Existiert Ronzheimer nicht?

Hier macht der Blogger Tobias Huch sich über die Verschwörungstheorie im Netzwerk X lustig und führt sie ins Absurde.

"Die übliche Anklageschrift gegen Paul Ronzheimer (BILD): Natürlich war Paul @Ronzheimer nicht beim #Greenscreen. #Ronzheimer existiert nicht als Mensch. Seit vielen Jahren war er ein KI, der immer dort eingestellt wurde, wo Sie ihn brauchen, mit Hilfe des Hologenerator (Holo-KI basierend auf ChatGPT7.0, der bisher nur für militärische Zwecke freigegeben wurde - Top Secret NATO). Sein vermeintlicher 'Operator' Giorgos Mutafis ist tatsächlich ein Techniker für Hologeneratoren. Dies wird auch durch die flache Erde Theorie bewiesen, da die Krümmung der Erde zu Verzerrungen des Hologramms führen würde.

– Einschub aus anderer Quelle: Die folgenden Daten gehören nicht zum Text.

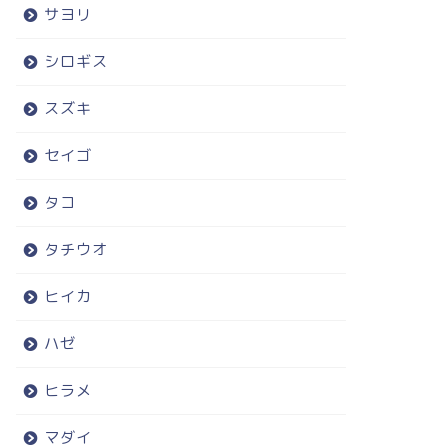
サヨリ
シロギス
スズキ
セイゴ
タコ
タチウオ
ヒイカ
ハゼ
ヒラメ
マダイ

Diese beeindruckende Technologie stammt aus dem Doppelsternsystem Aldebaran und wurde vom Physiker Dr. Cain entwickelt. ... Der Name Ronzheimer ist eine germanisierte Version des Wortes 'Runs home' (Runshome -> Ronzheimer), da die Technologie letztendlich für den häuslichen Gebrauch entwickelt wurde. Gaza, Ukraine, Irak, Afghanistan und Syrien - das sind Extrembedingungen".

Vielleicht gibt es tatsächlich jemanden, der das glaubt?